Повисшее молчание грозило затянуться. Гарри, даже злясь, чувствовал, что он не в состоянии сейчас что-то решать.
— Тогда давайте отдадим это письмо Фаджу, — предложил Симус, подавляя зевок. — Это, в конце концов, его работа.
Но Фадж вспомнил о них первым. Еще до завтрака все члены школьной команды получили аккуратные конверты, в которых их самым вежливым образом просили собраться в учительской «для инструктажа». Из записки также следовало, что следующие выходные дни они проведут, защищая честь «Хогвартса» в первом матче соревнований.
— Как же некстати все эти квиддичные страсти, — сказала Гермиона.
— Только не говори, что мы не успеваем с домашними заданиями и как это ужасно! — кисло попросил Рон.
— Если бы проблема была только в домашних заданиях, я бы вообще молчала… да, — добавила она менее уверенно.
— Знаешь, я тут подумал, что все будет нормально, — сказал Гарри. — Ну, какая польза Волдеморту от моих поездок за границу?
— Хорошо бы так и было, — проворчала Гермиона. — А что касается Малфоя, Симус прав, надо сообщить директору.
И Гарри сделал это, заранее зная, что выполнять эту обязанность ему будет неприятно.
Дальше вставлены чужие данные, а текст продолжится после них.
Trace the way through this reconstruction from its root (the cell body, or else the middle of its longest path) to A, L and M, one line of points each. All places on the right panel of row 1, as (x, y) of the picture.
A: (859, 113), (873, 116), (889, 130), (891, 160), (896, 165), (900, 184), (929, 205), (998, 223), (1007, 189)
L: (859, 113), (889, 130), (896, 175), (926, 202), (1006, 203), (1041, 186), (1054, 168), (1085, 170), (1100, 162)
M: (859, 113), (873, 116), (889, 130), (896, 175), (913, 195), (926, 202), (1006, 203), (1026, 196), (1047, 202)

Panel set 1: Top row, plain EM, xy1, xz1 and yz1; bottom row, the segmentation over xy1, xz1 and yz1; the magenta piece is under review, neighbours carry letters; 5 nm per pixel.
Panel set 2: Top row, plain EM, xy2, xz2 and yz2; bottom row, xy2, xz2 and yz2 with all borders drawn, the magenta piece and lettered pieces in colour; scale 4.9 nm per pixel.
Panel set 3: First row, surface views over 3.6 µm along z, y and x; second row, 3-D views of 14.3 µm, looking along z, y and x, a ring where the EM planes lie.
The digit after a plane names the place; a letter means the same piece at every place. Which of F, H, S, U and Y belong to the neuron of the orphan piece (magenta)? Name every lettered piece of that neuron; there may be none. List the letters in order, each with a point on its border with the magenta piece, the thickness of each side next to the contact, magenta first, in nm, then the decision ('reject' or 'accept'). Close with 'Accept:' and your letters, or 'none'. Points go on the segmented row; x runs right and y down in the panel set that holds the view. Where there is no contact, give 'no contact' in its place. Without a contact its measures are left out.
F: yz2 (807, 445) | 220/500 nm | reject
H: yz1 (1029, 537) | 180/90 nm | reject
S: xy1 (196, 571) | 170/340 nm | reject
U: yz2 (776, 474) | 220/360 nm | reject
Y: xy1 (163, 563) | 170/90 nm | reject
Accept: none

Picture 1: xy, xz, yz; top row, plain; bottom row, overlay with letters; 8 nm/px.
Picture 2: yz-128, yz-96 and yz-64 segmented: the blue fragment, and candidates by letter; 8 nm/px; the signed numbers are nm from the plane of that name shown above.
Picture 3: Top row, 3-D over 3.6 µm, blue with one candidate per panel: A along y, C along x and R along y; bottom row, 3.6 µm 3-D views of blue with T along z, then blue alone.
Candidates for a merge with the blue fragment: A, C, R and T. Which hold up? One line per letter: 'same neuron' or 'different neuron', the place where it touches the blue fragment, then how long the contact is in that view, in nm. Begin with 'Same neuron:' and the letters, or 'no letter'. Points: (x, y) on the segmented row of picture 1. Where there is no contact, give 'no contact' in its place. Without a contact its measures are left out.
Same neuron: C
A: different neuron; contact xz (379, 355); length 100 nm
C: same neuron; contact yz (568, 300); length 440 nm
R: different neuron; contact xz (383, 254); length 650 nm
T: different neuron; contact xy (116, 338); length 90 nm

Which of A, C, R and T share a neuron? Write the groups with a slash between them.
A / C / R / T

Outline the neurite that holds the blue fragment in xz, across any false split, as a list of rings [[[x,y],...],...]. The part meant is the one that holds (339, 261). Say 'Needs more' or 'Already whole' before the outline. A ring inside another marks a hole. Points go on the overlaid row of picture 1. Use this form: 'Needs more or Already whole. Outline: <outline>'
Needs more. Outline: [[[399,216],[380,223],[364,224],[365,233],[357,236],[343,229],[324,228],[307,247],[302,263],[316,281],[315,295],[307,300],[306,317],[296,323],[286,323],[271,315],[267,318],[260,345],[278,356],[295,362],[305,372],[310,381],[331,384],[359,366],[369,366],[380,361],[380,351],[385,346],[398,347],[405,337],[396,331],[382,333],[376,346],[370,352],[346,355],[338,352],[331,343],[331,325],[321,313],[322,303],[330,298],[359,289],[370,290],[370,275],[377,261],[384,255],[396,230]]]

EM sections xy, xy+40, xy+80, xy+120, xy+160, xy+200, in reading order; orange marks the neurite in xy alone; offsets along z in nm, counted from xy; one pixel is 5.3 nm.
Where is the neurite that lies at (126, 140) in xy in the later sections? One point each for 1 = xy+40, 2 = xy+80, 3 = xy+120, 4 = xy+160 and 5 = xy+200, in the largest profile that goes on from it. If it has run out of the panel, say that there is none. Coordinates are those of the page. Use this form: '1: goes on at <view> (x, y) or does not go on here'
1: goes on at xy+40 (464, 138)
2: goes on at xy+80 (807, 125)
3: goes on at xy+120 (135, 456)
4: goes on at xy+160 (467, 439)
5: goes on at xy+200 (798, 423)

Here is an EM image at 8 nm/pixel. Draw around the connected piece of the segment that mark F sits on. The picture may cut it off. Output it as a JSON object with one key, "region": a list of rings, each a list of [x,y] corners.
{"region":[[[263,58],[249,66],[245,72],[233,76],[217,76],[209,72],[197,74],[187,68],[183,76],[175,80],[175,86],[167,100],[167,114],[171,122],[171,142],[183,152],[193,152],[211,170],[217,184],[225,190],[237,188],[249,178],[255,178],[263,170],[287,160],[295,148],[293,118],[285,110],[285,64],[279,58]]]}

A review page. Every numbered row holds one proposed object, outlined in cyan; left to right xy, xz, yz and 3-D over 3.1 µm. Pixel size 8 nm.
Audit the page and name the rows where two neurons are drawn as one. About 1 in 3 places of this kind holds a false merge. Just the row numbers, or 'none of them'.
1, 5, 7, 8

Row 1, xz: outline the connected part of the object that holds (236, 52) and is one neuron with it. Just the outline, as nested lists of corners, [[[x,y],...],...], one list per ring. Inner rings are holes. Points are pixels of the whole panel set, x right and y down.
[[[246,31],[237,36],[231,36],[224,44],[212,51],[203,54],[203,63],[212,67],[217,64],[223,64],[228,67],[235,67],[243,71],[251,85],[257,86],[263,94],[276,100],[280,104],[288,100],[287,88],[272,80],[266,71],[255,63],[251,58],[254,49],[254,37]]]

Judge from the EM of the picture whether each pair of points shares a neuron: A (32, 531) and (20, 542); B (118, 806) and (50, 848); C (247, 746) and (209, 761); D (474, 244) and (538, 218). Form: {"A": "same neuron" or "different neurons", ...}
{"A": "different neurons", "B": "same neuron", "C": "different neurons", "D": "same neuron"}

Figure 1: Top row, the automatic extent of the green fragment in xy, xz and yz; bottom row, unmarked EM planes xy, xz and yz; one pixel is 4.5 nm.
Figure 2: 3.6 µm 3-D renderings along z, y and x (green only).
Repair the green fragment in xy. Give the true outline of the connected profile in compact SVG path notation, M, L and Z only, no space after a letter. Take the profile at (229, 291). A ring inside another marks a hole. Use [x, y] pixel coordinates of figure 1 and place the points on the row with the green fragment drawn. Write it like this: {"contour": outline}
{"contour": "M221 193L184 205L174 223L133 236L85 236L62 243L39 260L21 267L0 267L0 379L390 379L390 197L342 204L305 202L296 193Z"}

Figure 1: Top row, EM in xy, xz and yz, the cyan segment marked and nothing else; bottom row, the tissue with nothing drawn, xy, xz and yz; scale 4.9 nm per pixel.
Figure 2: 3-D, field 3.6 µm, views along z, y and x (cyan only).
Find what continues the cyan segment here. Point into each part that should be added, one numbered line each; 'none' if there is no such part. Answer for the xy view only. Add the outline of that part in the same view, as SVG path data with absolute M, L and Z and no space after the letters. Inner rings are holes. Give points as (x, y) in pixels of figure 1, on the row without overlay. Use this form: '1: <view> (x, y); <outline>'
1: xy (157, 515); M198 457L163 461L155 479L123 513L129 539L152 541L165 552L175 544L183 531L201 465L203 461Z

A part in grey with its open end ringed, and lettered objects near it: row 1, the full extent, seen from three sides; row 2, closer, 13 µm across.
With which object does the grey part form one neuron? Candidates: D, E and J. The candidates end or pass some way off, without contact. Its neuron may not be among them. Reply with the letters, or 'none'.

Однако, вопреки ожиданию, бывший министр не стал от него отмахиваться. Письмо сильно его расстроило.
— Вы правы, от этого можно ожидать неприятностей, — согласился он. — И я обязательно приму меры. Просто… не хотелось бы торопиться с выводами. Мне надо подумать, как лучше всего проверить Вашу версию, мистер Поттер.
Фадж думал три дня, и за это время Гарри почти уверился, что он ничего не сделает. Однако его мнение о новом директоре улучшилось, когда его и друзей нашла после уроков профессор МакГонагол.
— Поздравляю, Поттер, — сказала она. — Директор ждет у себя. Вас и всех старост. Считайте, что Вам удалось растревожить дело Малфоя.
Ступая на эскалатор следом за ней и Гермионой, Гарри убеждал себе, что не рискует верить в свою удачу; уже много раз бывало, что она оказывалась ложной. Он нарочно источал степенность, но сердце его ликовало. И то, что директор Фадж собрал целую толпу, казалось ему хорошим знаком. Приятно было видеть смятение на лице Слагхорна и то, как он старается даже не приближаться к Малфою, Гарри вдохновляло явно испуганное выражение физиономии Забини и то, что Паркинсон не явилась. А другие старосты, он знал, были на его стороне.
Когда-то этот кабинет принадлежал Дамблдору, и тогда Гарри мог чувствовать здесь себя почти как дома. Теперь все было по-другому, но, глядя, как Фадж предъявляет письмо завучам колледжей, как бледнеет и теряется Малфой, Гарри проникался ощущением важности момента, того, что он не зря здесь. Как будто бы он доказал Дамблдору то, от чего старый директор в свое время отмахнулся. Приведя сюда разоблаченного Драко Малфоя, он как будто бы даже частично отомстил за смерть любимого наставника.